If you know it all why are you on this forum.

Yes, I do not know much so that is why I am here, asking you-

 

[DPG]

Yes, I do not know much so that is why I am here, asking you-

I dont think a forum full of electricians is the best place for your questions to be honest. Have you tried other avenues?

 

[Lucien Nunes]

To sustain this rising force; you need to refile the lowest bucket with air to sustain the total lifting force.

I've no idea what information you think you are adding here. The relationships between injected air mass, torque, and speed in this machine are unusual in that it has an elastic working volume, like a hypothetical piston engine with an infinitely stretchy cylinder. Therefore it behaves neither strictly volumetrically (where shaft rotation angle is proportional to air mass input) nor inertially (where static torque is proportional to rate of mass input). Instead, the torque and speed are inversely proportional, since for a given air delivery rate, the slower the shaft is allowed to turn, the more contained air is attached to the rising side of the belt at a given instant and therefore the higher is the torque.

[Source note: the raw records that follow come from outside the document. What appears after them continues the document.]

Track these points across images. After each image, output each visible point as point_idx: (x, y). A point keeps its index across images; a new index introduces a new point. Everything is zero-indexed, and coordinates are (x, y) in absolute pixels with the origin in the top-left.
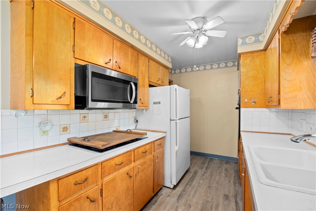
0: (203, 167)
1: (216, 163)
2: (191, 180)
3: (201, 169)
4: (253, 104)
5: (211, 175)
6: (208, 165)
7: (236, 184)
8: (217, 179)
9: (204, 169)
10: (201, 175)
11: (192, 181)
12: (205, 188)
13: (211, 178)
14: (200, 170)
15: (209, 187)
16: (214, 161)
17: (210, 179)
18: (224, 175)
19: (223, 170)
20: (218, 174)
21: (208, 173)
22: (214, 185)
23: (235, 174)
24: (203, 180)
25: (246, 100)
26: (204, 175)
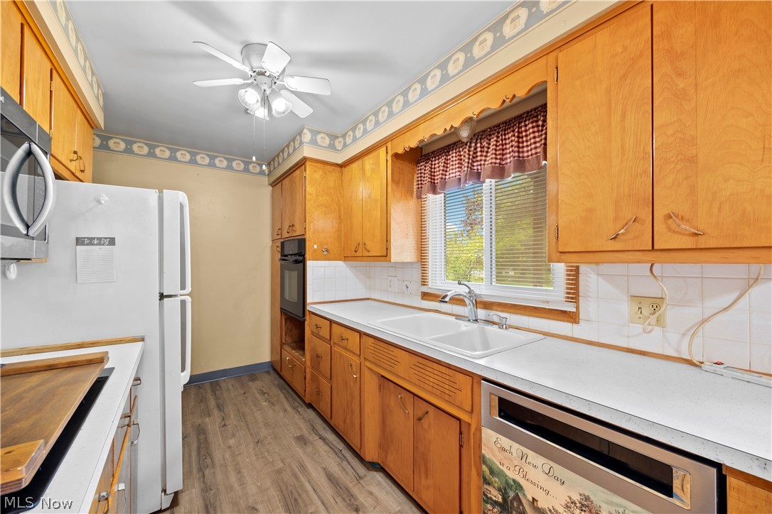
0: (208, 411)
1: (231, 387)
2: (203, 452)
3: (209, 416)
4: (326, 253)
5: (242, 416)
6: (217, 398)
7: (299, 409)
8: (260, 418)
9: (216, 412)
10: (219, 427)
11: (209, 454)
12: (251, 450)
13: (246, 422)
14: (207, 420)
15: (258, 442)
16: (224, 385)
17: (248, 426)
18: (265, 404)
19: (258, 395)
20: (253, 407)
21: (232, 416)
22: (264, 432)
23: (283, 393)
24: (233, 435)
25: (315, 246)
26: (225, 425)
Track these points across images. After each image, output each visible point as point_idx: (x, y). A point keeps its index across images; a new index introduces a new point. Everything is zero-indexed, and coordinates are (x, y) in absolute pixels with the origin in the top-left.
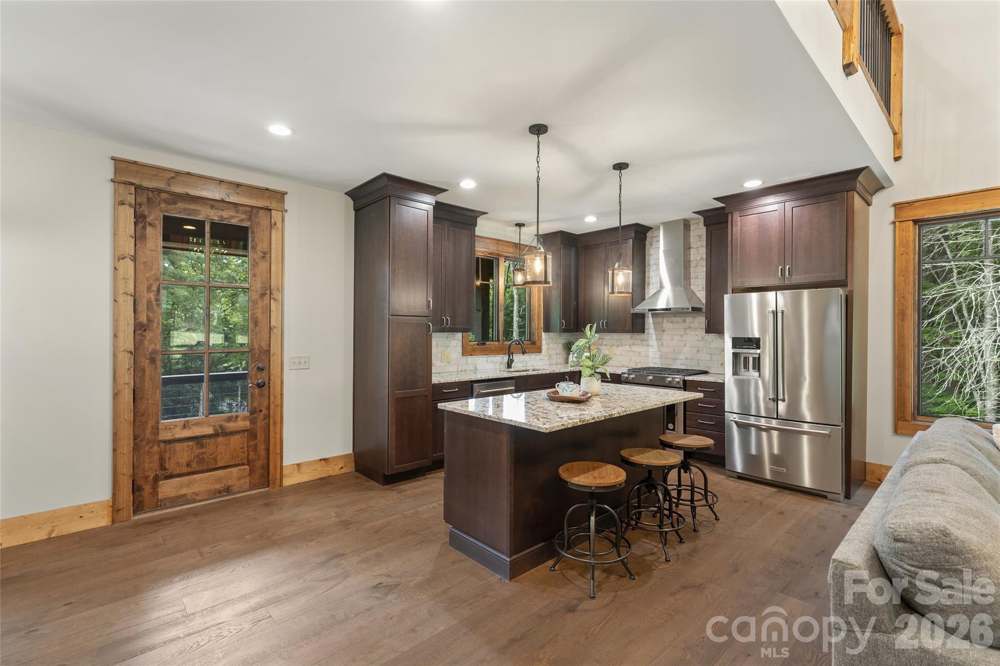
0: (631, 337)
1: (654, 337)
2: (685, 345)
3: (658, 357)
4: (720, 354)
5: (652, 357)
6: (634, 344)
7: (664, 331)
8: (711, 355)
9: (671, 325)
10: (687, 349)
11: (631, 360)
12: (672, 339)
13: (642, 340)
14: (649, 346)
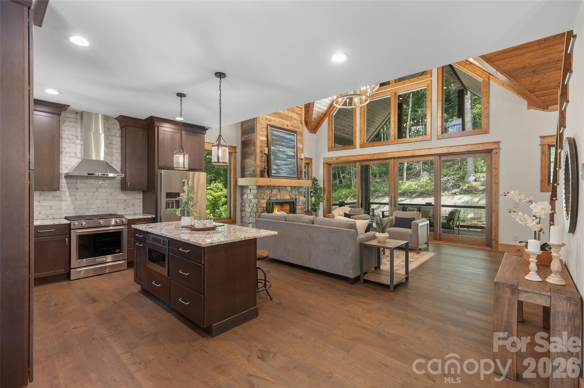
0: (40, 194)
1: (67, 194)
2: (97, 198)
3: (73, 208)
4: (123, 203)
5: (65, 209)
6: (44, 200)
7: (78, 189)
8: (117, 204)
9: (84, 185)
10: (98, 202)
11: (40, 213)
12: (86, 195)
13: (53, 196)
14: (63, 201)
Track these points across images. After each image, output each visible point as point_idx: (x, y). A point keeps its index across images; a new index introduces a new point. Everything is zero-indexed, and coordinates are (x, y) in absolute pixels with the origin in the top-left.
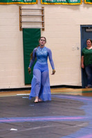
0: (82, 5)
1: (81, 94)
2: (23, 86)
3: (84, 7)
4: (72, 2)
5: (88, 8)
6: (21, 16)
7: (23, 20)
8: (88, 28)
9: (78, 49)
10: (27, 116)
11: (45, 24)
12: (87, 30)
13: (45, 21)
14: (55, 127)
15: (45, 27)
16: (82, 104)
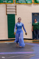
0: (33, 4)
1: (32, 42)
2: (7, 39)
3: (33, 5)
4: (28, 3)
5: (35, 5)
6: (6, 9)
7: (8, 10)
8: (35, 14)
9: (31, 23)
10: (9, 52)
11: (17, 12)
12: (35, 15)
13: (17, 11)
14: (21, 57)
15: (17, 14)
16: (32, 46)
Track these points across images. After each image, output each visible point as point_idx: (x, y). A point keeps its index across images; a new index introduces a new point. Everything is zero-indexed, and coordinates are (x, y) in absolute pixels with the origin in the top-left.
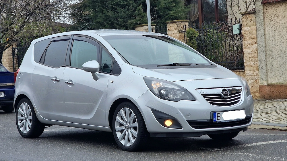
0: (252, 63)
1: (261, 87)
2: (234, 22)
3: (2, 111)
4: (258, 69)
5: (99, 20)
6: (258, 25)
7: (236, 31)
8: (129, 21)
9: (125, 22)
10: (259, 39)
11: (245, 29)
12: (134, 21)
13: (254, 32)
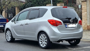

What should then be clear is that the product of torque and angular velocity (which is the mechanical output power) is constant for a given air delivery rate at a given depth, therefore energy is conserved.

If you would take the trouble to study integral and differential calculus, the relationships between these quantities will become crystal clear and you will easily be able to visualise how it behaves.

Anyway, I've said enough on the subject so likely won't contribute further to the thread, in case I too end up going round and round on an endless belt.

 

[DPG]

I suspect we may have to wait a while for any reply, and also I suspect any questions will remain unanswered by the OP.

 

[justcurioustwo]

I dont think a forum full of electricians is the best place for your questions to be honest. Have you tried other avenues?

The output of the seaengine is electric power generated from the rising pull of the circular cable.

In my example the pulling force of the cable is 118,428 pounds rising force at 3 feet per second. Actually I believe the speed will accelerate but to what speed I can not determine

I posted the idea here because I need to convert this force to electrical output.
NOTE: use "paint" to open the attachment and lastly the drawing open at actual scale, which is huge, so shrink the image after loading
Once done, someone here please tell me that you actually opened the drawing and can see it.
Thanks in advance

 

[justcurioustwo]

 

[DPG]

I can confirm I can see (sea?) the drawing.

 

[justcurioustwo]

A bucket rises three (3) feet per second.

Buckets are thirty-three (33) feet apart.

Time between refills is eleven (11) seconds.

@ 1atm the volume of the bubble is 40,000 cubic feet.

Compressed down to 15 atm or 2,666.666 cubic feet.

Above is the energy required to refill a tank [Bucket]

Convert the above into electrical power; call this (X)

Convert 118,428 lbs. moving a 3 feet per second into electrical power; call this (Y)

I cannot do the math above, that’s why I am here-

Is (X) greater than (Y) or visa versa
fust asking for some help